The Five Minute Interview – Hallo
This article is one in a series of quick-hit interviews with companies using Apache™ Cassandra and/or DataStax Enterprise (DSE) for key parts of their business. During this interview, we spoke with Adrian Rodriguez, CTO at Hallo.
DataStax: Adrian, thanks for chatting with us today. What can you tell us about Hallo?
Rodriguez: Hallo is a social voice application that lets you quickly and easily send voice and audio messages to friends, family and the world. The app contains two main features.
The first is private messaging, which is a very utilitarian feature that lets people quickly send audio messages to each other either 1:1 or in groups. It’s great for situations where you need to send a message that is too detailed for texting but you don’t want to make a phone call.
The second feature, called World, allows users to post voice clips on a timeline within the app. After a user posts the clip, Hallo notifies all of that user’s followers of the new content and lets them immediately listen to the new clip.
DataStax: When did you realize you needed a big data solution like DataStax?

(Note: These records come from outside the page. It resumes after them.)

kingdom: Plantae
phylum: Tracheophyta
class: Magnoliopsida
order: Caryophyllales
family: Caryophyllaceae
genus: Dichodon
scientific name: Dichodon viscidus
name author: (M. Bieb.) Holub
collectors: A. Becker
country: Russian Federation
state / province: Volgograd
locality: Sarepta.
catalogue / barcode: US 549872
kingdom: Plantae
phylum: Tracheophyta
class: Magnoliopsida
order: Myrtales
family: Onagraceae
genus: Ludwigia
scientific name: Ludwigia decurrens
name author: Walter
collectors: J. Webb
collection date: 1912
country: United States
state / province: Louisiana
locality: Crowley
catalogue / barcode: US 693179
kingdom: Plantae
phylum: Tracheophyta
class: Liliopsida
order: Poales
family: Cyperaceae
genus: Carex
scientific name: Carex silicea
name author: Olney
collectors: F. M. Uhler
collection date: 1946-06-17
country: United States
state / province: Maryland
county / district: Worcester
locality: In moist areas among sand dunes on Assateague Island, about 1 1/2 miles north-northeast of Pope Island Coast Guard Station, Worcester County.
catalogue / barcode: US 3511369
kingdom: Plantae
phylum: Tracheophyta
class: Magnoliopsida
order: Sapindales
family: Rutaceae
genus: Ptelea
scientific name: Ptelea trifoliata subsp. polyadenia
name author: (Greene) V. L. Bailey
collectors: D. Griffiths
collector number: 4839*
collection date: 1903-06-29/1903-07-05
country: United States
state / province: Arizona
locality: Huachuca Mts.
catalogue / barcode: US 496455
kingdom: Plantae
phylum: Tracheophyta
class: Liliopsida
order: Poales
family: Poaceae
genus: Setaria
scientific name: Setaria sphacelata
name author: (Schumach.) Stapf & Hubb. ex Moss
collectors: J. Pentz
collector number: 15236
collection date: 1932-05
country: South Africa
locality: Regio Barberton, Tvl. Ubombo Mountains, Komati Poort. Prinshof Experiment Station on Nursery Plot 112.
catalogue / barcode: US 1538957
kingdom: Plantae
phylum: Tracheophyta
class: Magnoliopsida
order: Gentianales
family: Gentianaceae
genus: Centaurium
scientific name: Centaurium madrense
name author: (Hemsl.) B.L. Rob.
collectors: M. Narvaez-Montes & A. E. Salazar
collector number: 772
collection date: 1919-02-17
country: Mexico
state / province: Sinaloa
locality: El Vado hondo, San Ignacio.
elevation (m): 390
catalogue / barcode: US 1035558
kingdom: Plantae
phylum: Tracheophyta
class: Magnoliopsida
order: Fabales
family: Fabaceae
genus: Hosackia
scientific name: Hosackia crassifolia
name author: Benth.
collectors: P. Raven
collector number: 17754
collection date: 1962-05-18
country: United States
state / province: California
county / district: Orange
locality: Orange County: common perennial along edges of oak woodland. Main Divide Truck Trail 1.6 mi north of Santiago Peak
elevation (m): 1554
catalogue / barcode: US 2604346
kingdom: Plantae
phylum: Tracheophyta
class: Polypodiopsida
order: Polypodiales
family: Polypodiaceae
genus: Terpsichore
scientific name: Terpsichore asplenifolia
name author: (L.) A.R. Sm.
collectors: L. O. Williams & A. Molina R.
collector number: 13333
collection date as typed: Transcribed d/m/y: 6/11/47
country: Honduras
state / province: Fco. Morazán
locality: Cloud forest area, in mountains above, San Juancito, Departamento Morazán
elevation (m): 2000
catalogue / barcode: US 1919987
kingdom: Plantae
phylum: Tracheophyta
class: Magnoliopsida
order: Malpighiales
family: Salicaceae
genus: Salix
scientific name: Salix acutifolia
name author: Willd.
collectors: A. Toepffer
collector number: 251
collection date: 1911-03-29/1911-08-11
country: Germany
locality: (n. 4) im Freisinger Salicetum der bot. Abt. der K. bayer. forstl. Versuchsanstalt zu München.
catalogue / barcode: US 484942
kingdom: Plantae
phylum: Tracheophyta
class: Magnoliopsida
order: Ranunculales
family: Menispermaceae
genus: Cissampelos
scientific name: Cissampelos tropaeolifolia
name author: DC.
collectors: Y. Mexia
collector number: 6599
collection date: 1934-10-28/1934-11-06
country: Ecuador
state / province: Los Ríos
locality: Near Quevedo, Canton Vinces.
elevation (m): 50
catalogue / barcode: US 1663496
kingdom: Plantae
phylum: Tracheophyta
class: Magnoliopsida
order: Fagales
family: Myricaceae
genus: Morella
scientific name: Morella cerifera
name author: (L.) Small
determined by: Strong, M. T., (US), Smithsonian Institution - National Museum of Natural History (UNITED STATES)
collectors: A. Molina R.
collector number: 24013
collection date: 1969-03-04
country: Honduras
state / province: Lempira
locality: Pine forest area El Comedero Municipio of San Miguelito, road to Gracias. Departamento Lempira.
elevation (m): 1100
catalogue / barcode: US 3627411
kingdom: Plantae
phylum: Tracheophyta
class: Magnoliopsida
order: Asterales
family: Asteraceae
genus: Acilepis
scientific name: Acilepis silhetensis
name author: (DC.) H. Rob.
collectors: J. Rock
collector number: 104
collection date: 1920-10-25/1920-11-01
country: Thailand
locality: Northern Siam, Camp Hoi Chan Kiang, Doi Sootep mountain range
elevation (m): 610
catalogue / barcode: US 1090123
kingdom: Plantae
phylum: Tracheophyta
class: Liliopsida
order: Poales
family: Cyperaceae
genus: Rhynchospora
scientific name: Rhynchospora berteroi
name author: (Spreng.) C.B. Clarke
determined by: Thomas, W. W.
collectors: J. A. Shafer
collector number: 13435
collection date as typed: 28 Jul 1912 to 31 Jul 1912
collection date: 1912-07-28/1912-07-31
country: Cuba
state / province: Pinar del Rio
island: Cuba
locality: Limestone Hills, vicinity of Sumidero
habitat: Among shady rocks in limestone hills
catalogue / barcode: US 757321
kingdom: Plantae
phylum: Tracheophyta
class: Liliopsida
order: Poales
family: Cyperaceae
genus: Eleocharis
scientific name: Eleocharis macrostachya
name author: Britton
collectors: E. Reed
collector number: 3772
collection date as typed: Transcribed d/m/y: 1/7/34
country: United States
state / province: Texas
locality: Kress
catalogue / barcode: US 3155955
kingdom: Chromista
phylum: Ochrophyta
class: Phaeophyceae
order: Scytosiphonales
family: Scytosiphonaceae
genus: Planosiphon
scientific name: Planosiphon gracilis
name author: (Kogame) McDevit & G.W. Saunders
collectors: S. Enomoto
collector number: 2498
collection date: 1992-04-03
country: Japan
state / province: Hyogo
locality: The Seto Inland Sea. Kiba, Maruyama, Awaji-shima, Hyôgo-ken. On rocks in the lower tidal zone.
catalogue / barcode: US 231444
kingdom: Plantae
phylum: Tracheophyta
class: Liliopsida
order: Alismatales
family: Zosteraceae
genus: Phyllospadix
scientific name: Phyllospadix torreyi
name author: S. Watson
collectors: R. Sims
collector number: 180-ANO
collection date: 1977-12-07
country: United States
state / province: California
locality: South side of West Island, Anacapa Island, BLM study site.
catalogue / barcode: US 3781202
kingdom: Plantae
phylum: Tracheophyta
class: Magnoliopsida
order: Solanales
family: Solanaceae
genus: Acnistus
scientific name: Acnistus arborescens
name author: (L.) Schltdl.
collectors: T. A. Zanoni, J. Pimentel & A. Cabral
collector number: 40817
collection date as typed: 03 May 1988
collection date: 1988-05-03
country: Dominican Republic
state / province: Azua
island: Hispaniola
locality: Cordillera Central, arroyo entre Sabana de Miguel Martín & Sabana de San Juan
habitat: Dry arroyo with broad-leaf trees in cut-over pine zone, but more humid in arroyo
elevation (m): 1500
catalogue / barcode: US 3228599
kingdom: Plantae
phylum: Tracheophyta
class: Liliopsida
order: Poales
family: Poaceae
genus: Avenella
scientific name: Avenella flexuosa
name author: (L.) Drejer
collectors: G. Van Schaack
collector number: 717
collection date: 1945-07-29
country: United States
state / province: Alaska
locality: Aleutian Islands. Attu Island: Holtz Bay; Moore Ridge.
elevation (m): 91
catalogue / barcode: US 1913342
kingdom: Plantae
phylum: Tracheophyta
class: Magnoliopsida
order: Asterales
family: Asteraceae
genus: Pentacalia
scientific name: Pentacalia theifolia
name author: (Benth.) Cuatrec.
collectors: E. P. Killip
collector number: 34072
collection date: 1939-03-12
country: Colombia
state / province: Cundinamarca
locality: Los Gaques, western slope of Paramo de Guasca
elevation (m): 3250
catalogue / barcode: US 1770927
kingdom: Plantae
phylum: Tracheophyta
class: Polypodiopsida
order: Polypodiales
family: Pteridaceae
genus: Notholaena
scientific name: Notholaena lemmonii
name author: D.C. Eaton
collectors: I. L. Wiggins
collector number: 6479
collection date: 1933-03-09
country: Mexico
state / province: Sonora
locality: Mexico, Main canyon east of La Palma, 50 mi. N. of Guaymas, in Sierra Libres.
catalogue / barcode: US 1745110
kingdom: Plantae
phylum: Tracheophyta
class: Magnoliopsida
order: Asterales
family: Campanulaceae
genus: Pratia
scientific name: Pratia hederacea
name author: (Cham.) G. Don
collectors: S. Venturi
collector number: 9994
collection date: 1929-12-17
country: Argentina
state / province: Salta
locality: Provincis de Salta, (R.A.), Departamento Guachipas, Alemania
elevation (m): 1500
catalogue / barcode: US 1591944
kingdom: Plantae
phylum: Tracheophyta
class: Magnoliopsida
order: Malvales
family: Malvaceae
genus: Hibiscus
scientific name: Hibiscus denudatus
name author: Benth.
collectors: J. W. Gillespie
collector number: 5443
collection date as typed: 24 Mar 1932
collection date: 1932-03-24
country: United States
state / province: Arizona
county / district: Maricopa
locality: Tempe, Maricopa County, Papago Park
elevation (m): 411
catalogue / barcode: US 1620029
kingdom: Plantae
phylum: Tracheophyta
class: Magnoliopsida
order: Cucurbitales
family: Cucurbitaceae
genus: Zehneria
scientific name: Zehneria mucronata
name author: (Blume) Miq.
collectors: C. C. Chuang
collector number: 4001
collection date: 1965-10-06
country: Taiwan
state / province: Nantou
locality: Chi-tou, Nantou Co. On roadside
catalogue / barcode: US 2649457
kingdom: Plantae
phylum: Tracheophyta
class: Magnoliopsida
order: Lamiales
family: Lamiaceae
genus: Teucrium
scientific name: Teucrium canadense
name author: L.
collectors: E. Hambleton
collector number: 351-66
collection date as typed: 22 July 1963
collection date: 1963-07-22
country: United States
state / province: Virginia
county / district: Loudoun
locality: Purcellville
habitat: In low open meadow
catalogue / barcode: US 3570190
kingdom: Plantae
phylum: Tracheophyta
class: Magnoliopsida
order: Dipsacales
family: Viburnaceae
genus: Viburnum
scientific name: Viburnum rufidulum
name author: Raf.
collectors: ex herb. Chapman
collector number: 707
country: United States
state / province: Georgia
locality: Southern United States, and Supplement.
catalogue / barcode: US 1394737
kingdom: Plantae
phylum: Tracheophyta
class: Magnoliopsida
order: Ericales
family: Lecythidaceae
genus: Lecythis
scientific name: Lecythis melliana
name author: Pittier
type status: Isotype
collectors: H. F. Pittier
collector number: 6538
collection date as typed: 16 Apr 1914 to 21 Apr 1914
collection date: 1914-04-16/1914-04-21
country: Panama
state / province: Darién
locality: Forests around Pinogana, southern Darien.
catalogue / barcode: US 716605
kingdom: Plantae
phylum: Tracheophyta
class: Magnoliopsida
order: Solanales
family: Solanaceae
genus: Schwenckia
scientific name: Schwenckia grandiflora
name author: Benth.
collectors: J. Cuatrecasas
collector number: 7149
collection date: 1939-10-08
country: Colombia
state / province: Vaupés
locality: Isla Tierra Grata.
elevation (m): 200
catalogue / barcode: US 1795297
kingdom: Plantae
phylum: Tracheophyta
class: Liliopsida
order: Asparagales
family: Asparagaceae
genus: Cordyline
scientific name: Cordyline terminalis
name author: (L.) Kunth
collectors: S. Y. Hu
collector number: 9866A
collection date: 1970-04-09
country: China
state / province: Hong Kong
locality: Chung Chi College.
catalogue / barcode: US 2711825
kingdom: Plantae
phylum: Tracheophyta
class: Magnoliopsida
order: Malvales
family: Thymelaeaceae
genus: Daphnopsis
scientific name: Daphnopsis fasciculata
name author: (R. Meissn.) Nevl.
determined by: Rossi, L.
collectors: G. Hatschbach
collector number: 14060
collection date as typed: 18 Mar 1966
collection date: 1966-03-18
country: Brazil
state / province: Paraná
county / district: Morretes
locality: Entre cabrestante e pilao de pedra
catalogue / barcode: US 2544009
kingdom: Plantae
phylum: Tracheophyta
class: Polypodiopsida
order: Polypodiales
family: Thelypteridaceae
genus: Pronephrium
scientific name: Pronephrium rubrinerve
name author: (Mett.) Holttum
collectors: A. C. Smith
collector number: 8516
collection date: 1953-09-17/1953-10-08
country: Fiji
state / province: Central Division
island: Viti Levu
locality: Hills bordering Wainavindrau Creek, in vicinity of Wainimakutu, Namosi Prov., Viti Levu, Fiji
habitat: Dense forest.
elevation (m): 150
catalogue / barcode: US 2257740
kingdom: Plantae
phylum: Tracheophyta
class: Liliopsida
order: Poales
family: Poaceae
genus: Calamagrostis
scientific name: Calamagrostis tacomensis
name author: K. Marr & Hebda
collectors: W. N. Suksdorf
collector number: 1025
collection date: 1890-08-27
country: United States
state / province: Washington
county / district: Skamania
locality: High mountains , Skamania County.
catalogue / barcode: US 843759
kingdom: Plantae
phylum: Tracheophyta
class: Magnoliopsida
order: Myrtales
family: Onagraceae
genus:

Rodriguez: We realized pretty early in the development process that we would need a big data solution. We had built out the pieces for private communication and developed a certain workflow using MySQL. But the ideas kept flowing and eventually the World feature came up.
We knew that we could get celebrities on the app, and began simulating the traffic and saw just how large this could grow. When you are talking about hundreds of thousands of users, and potentially millions one day, we needed a solution that could handle a high volume of data and scale along with us.
We quickly realized that MySQL couldn’t handle the real-time workflows and huge data queries, although it is still very useful for any transactional flows that we have. A celebrity post would spin up the CPUs on the database servers and it was a warning that the technology couldn’t scale at all. We ran through a few options like vertically scaling the database machines, MySQL replication, read slaves, and sharding but that would be a real pain from a development and operations resources perspective, and it would be hard to code. So we needed to look at other options.
DataStax: What other technologies did you evaluate?
Rodriguez: We looked at Redis, Riak, Mongo and Cassandra. But Cassandra really hit a home run. It was easy to set up and scaling wasn’t a problem since we just had to add another node. It’s easy to manage operationally and we didn’t see CPUs spike at all.
We also looked at Hadoop for our real-time streaming workflows and realized it just wouldn’t scale right; the latency was too much. Because of our real-time streaming workflow, we decided to use the Storm project that came out of Backtype which is now part of Twitter. So we went live with DataStax Enterprise at launch and it’s worked great for us.
DataStax: What benefits have you experienced since integrating DSE into the system?
Rodriguez: The scalability of Cassandra is amazing, and that was by far the most important factor in our decision. We get spikes of traffic when a celebrity posts, and his followers will generate a significant amount of read and write traffic during the spike. The writes in turn generate more read traffic until it tapers off. With MySQL that would slow to a crawl, but Cassandra handles it fine.
Cassandra really delivers amazing performance, which is critical because of the high write throughput we experience when people post to all their followers’ timelines. And then we get a huge read spike right after when all the followers listen to the message at around the same time.
Cassandra is very easy to implement and we had no trouble setting up the system. DSE really helped us tune our system correctly, and it’s certified for real-time workflows which is especially important to us. Plus DSE’s OpsCenter makes it very easy to manage operations on the cluster.
DataStax also gives great 24/7 production support, which really helped us. Even when we are playing around with the tool at the code level, I receive immediate responses from your support team and usually have my issue solved within the hour. Virtual nodes are awesome on Cassandra 1.2 too; I was trying out Cassandra with AMI and figured “ok, I’ll send a support request”. It was instantly taken care of.
DataStax: Thanks for sharing your insights with us, Adrian. We’re glad that you are having such a great experience with DataStax.